The deaths in the militant attack on a restaurant in Bangladesh were at once random, and not so random.
The 20 hostages who died in the siege had reasons to be in the developing South Asian nation. They were construction consultants from Japan, working on a Japanese government-funded infrastructure project. They were Italian businesspeople in textiles, a major industry in a country that is a center for low-cost production. They were two students from an American university who had ties to Bangladesh.
Their lives intersected on a Friday night at the western-style restaurant at Holey Artisan Bakery, a popular hangout for the relatively well-heeled in the Gulshan diplomatic enclave in Dhaka, the capital of Bangladesh. By Saturday morning, after security forces stormed the restaurant to end a 10-hour siege, they were dead. The Islamic State claimed responsibility for the attack, saying it had targeted citizens of what it called ‘Crusader countries’. Their stories paint a portrait of innocent lives lost in the world’s latest militant attack.
Dhaka, a city of 7 million, has some serious traffic congestion, so it’s no surprise that transport is a key area of Japanese government aid in Bangladesh.
The work brought together eight technical experts, from three Tokyo-based consulting firms, who were eating together when the attack began at 9:20 pm. Two women and five men died. Only one made it out alive.
Tomaoki Watanabe, who was hospitalised after being shot, was one of four employees from ALMEC Corp., a transportation consultancy with offices in Manila, Hanoi, Jakarta and Ulan Bator, according to its website. The other three – Yuko Sakai, Rui Shimodaira and Makoto Okamura – died.

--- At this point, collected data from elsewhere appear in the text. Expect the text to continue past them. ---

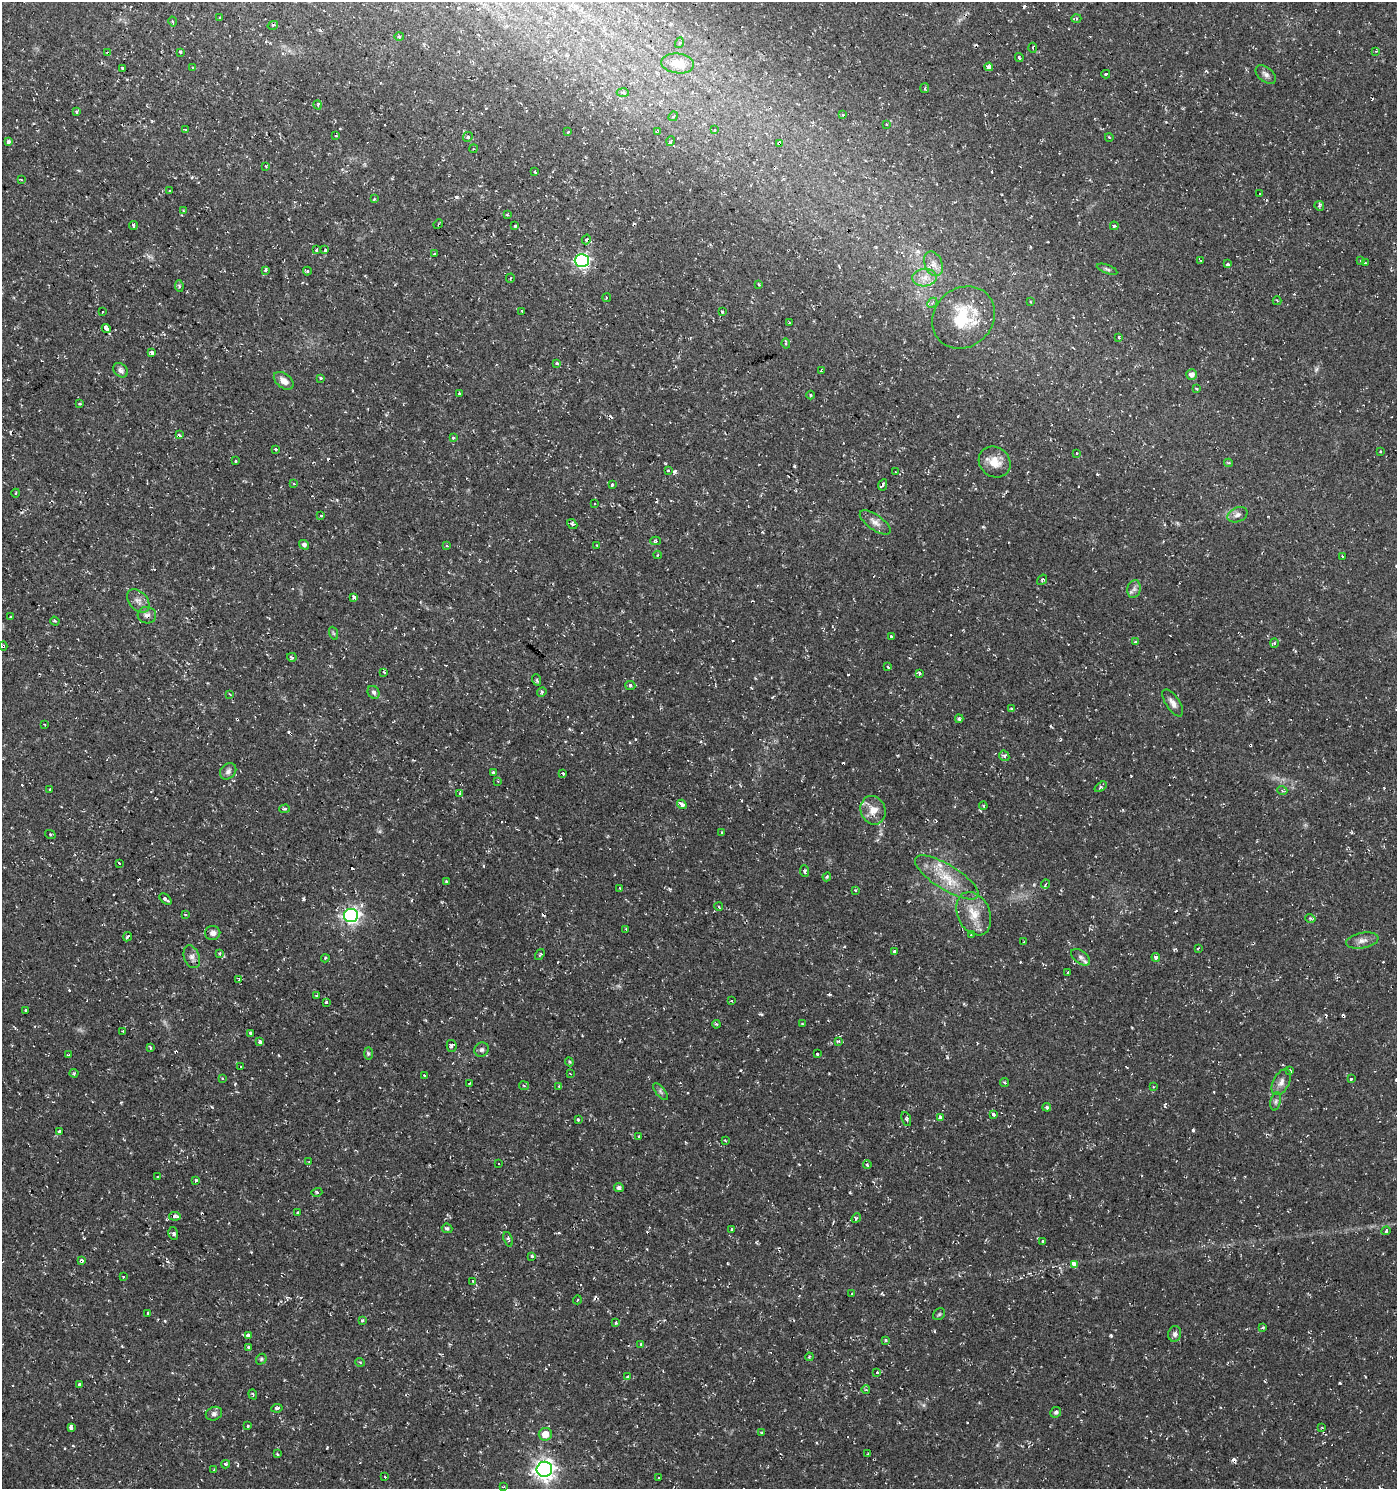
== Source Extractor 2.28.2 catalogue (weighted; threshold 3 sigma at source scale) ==
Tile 11 of 4 x 4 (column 3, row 3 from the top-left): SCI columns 3033-4427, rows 1489-2975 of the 6002 x 5958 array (HDU 1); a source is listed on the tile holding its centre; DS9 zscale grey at full resolution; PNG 1399 x 1491 px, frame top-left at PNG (2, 2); each listed source drawn as its Kron ellipse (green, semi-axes under 4 px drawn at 4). Shown black and unused: <1% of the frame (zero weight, under 2 of 3 exposures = <1% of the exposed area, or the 3 px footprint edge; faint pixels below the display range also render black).
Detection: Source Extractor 2.28.2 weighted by HDU 2 'WHT'; one run over the whole footprint, this tile lists its part. Background 0.0337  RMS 0.004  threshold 0.0182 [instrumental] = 3 sigma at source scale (4.5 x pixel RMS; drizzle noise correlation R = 1.50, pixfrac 1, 0.0396/0.0396 arcsec/px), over >= 5 px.
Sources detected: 329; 47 cosmic-ray / hot-pixel residue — neither listed nor drawn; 2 inside a brighter listed object's ellipse — not listed separately; the other 280 listed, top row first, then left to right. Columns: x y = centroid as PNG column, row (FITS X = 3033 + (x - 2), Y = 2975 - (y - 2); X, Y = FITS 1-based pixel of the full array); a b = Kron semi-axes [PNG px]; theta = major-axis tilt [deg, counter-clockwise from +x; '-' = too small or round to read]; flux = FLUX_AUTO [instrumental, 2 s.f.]
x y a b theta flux
220 18 4 2 - 0.32
1076 19 5 4 - 1.1
172 21 5 3 - 0.56
273 25 5 3 - 0.48
399 37 5 3 - 0.43
679 43 5 3 - 0.44
1033 48 5 3 - 0.45
1376 51 3 3 - 0.47
180 52 3 3 - 1.8
108 53 4 3 - 1.4
1019 58 4 3 - 1.7
678 63 16 10 -6 6.3
192 67 3 3 - 0.81
989 67 4 3 - 3.6
122 68 3 3 - 0.61
1106 74 4 3 - 0.85
1266 75 12 7 -39 1.6
925 88 5 3 - 0.51
623 92 6 4 -2 0.74
318 105 4 3 - 0.51
77 112 3 3 - 1.2
843 115 3 3 - 1.2
673 116 5 3 - 0.71
886 124 3 2 - 0.75
185 130 3 3 - 0.54
714 130 4 4 - 0.48
658 131 4 2 - 0.43
568 132 3 3 - 0.76
336 136 4 3 - 0.43
468 137 5 4 - 0.64
1109 137 4 2 - 0.34
671 141 5 3 - 0.39
8 142 4 3 - 0.92
779 143 4 4 - 2.8
473 149 4 3 - 0.46
266 166 3 3 - 0.48
535 172 3 3 - 0.65
21 180 3 2 - 0.61
170 191 3 3 - 0.75
1260 194 3 3 - 1.4
374 199 3 3 - 0.37
1319 206 5 4 - 0.71
183 210 3 3 - 0.5
507 215 4 3 - 0.4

Okamura’s father, Komakichi Okamura, told Japanese media outside his home on Sunday that his 32-year-old son’s death “is unbearable as a parent”. He recalled their last words: “He said, ‘I am leaving now’… and I said to him to be careful. That was the last conversation I had with him on the telephone.”
Another victim, Koyo Ogasawara, worked for Katahira & Engineers International, a transportation consultancy that has worked on projects in Southeast Asia, Africa and Latin America.
The other three were working for Oriental Consultants Global, which is part of a Japanese project to build three bridges for the widening of the national highway from Dhaka to Chittagong. Two of them have been identified as Nobuhiro Kurosaki and Hiroshi Tanaka.
“We feel very indignant toward the perpetrators, because these people were working hard for the development of Bangladesh,” said Shinichi Kitaoka, the president of the Japan International Cooperation Agency. He pledged to strengthen security precautions while continuing to contribute to the country’s development.
The attack reached halfway around the world to the southeastern US state of Georgia, where Emory University said two of its students were among the victims.
One, Faraaz Hossain, came from Dhaka, and the other, Abinta Kabir, was from Miami, Florida, and was visiting family and friends in Bangladesh.
“We are honestly shocked,” said fellow student Kereisha Harrell, 20. “A lot of us are not ready to talk about it. But we were a family. It hit us hard. There are a lot of people very upset. We’re just trying to support each other through this.”
Kabir was entering Emory’s Oxford College as a sophomore, and Hossain was a graduate of Oxford College and a student at the university’s Goizueta Business School in Atlanta.
Both were active on the Student Activities Committee executive board, and Harrell said they were also part of an honor society that required a GPA of 3.9 or higher.
“The Emory community mourns this tragic and senseless loss of two members of our university family,” the university said in a statement.
As the second largest garment exporter in the world, Bangladesh has a $26 billion garment industry. And the fashion capitals in Europe are among its big clients. Of the nine Italians who died, five were in the country on business with the textile industry.
Claudia Maria D’Antona worked in clothing and textiles business and was at the restaurant having dinner with her husband, Gianni Boschetti. A phone call saved Boschetti’s life who stepped out into the garden to speak on the phone when the attack began. His sister-in-law, Patrizia D’Antona, said that he “wandered all night” from hospital to hospital in hopes of finding his wife.
The others included Simona Monti, who according to her brother, was five months pregnant. Monto worked for a textile firm, while Maria Rivoli, a mother of a three-year-old, was travelling through the country for business as well.
Cristian Rossi was a business manager for Feletto Umberto, and earlier worked as a buyer for an Italian textile company, as well as his own import business involving clothing made in a Dhaka factory.
Marco Tondat had been in the country for about a year, working in the textiles industry.
The others who were caught in the massacre were Nadia Benedetti, Claudio Cappelli, Vincenzo D’Allestro and Adele Puglisi.
A young Indian woman, Tarishi Jain , was also among those brutally slaughtered in the cafe. Tarishi’s family hails from India while she was studying at the University of California, Berkeley. The 19-year-old had come to Dhaka to visit her who father runs a garment business in the city.